<<<<

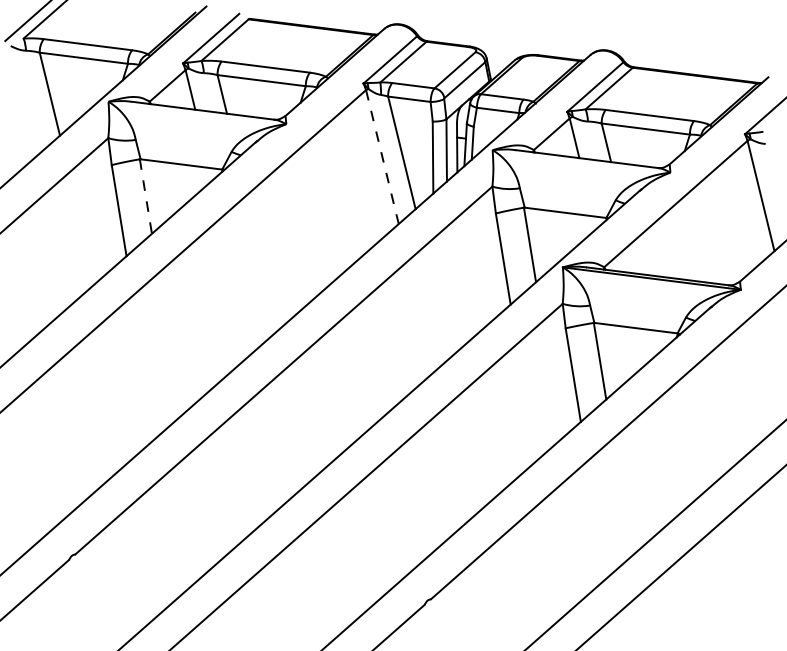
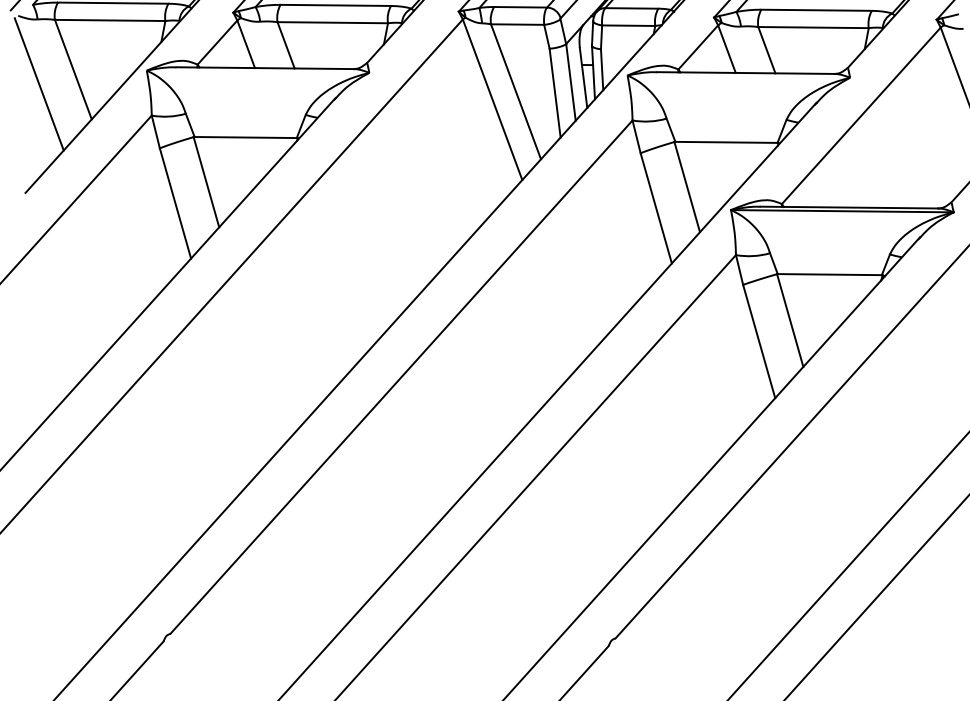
line: (20, 102) -> (38, 84), added
line: (382, 157) -> (492, 100), dashed -> solid
line: (145, 196) -> (205, 182), dashed -> solid

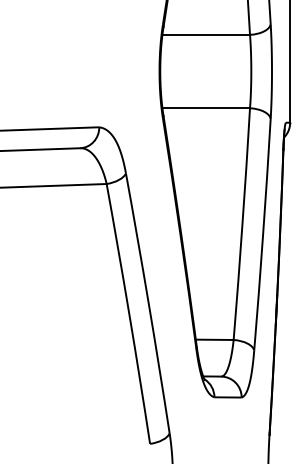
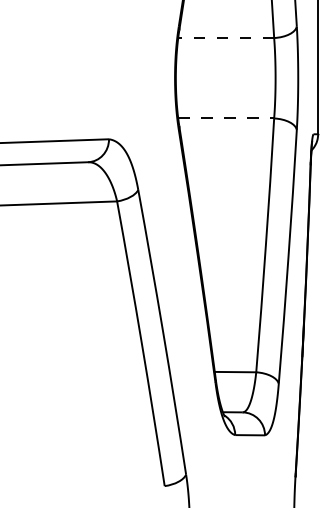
line: (206, 35) -> (226, 38), solid -> dashed
line: (206, 108) -> (226, 118), solid -> dashed

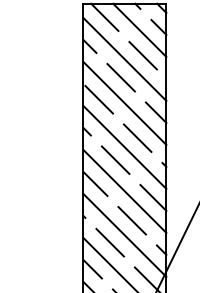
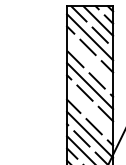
line: (125, 103) -> (90, 61), removed
line: (125, 191) -> (90, 110), removed

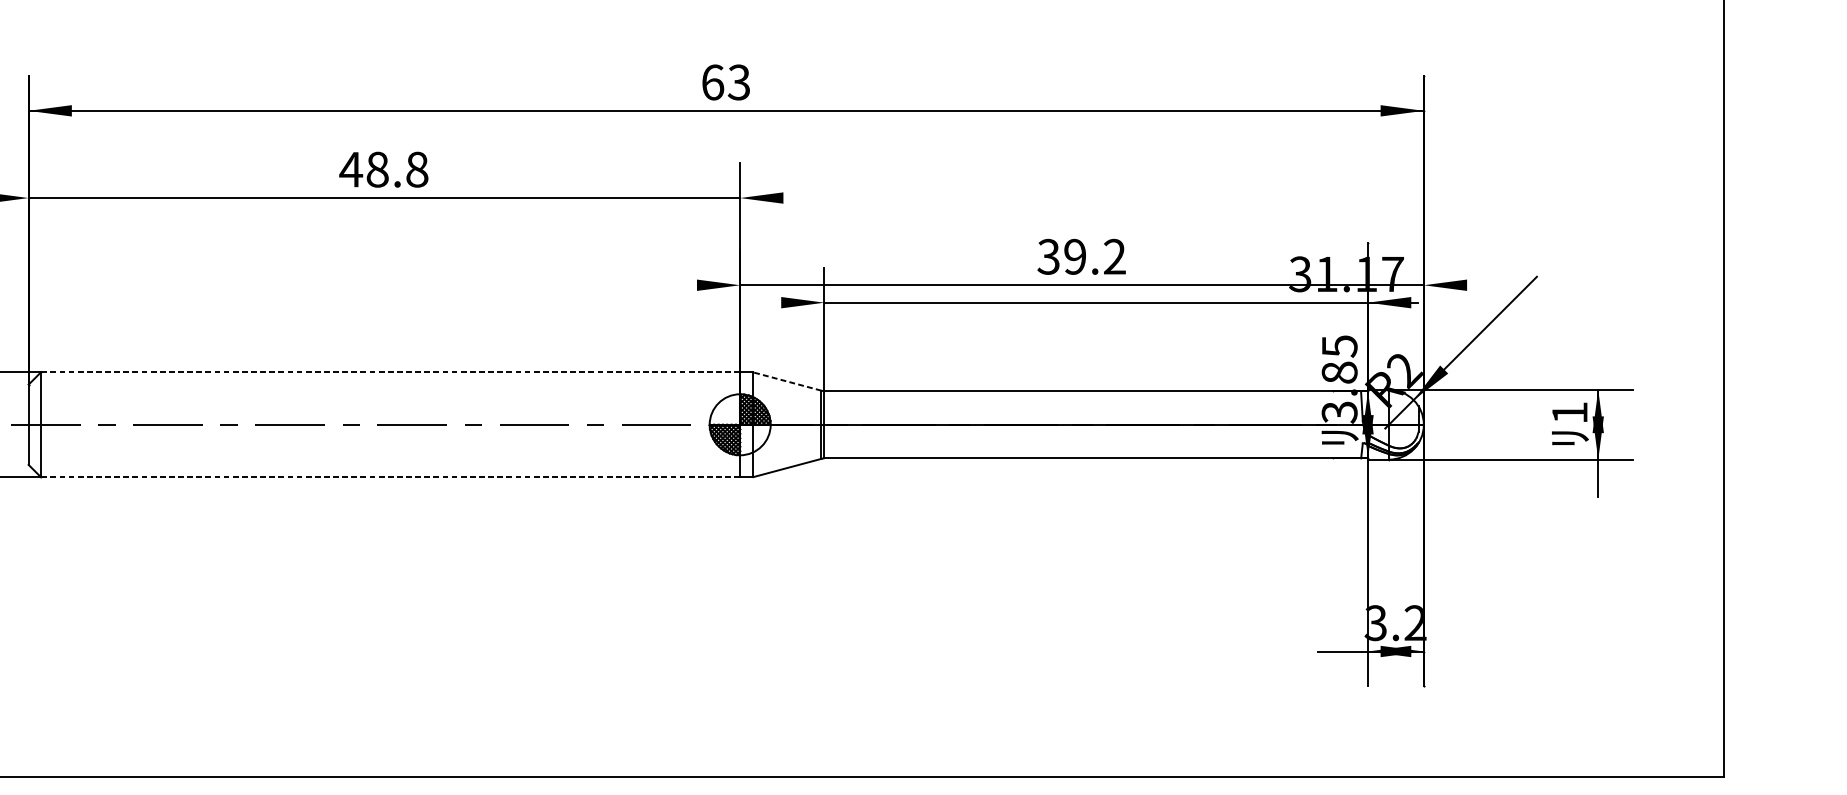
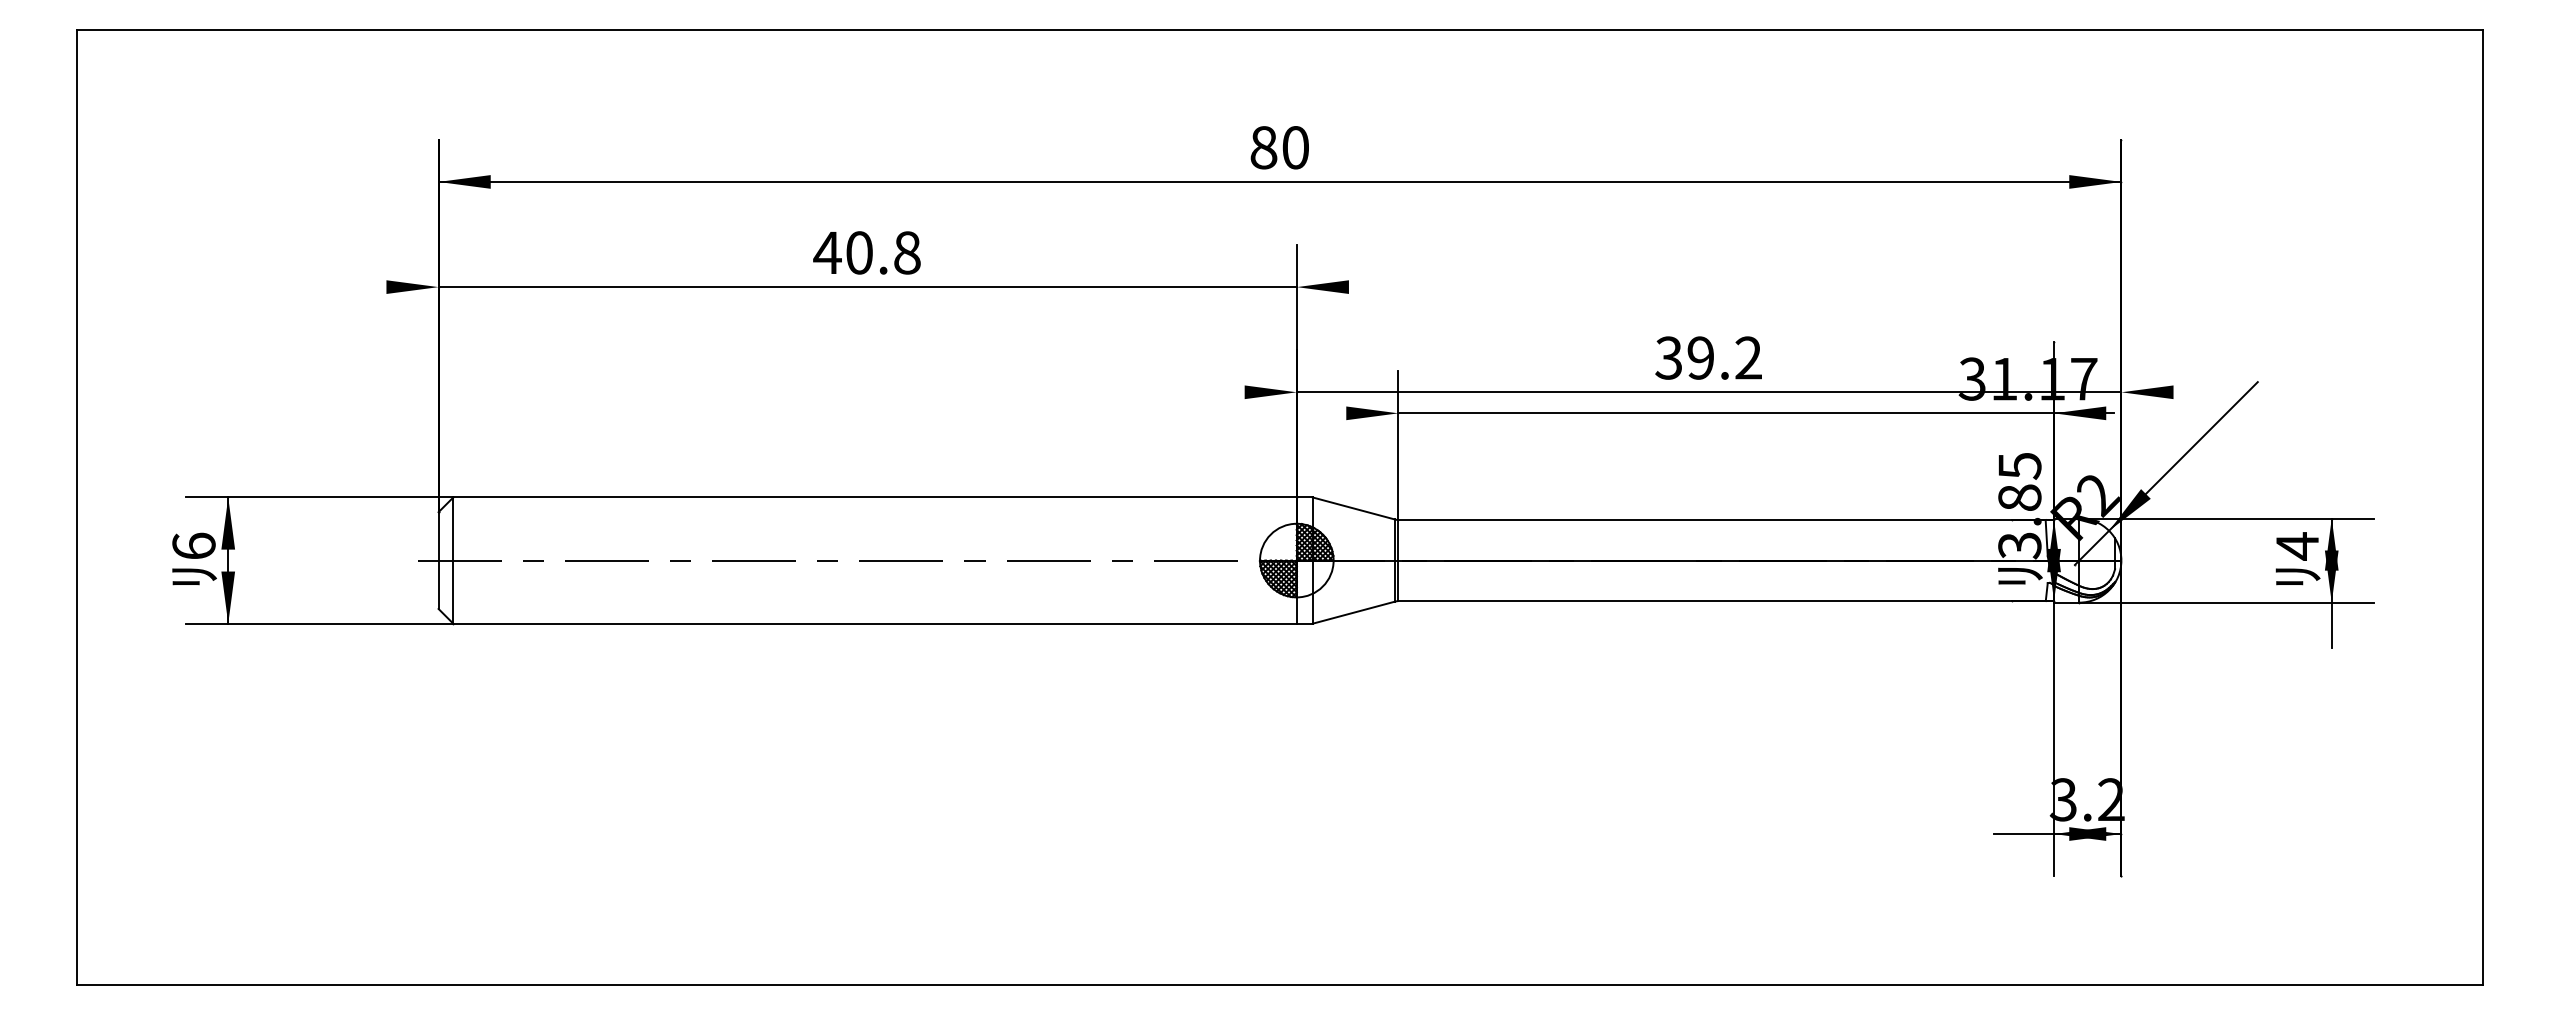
text: (725, 82) -> (1279, 147), 63 -> 80
text: (377, 169) -> (859, 252), 48.8 -> 40.8
line: (390, 372) -> (875, 497), dashed -> solid
line: (787, 381) -> (1353, 508), dashed -> solid
text: (1569, 413) -> (2297, 546), 1 -> 4
line: (390, 476) -> (875, 623), dashed -> solid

>>>>

Would you please output only the lines from the start of the material above up to and including the line with "line: (390, 372)", exactly as they appear and without pictures?

line: (20, 102) -> (38, 84), added
line: (382, 157) -> (492, 100), dashed -> solid
line: (145, 196) -> (205, 182), dashed -> solid

line: (206, 35) -> (226, 38), solid -> dashed
line: (206, 108) -> (226, 118), solid -> dashed

line: (125, 103) -> (90, 61), removed
line: (125, 191) -> (90, 110), removed

text: (725, 82) -> (1279, 147), 63 -> 80
text: (377, 169) -> (859, 252), 48.8 -> 40.8
line: (390, 372) -> (875, 497), dashed -> solid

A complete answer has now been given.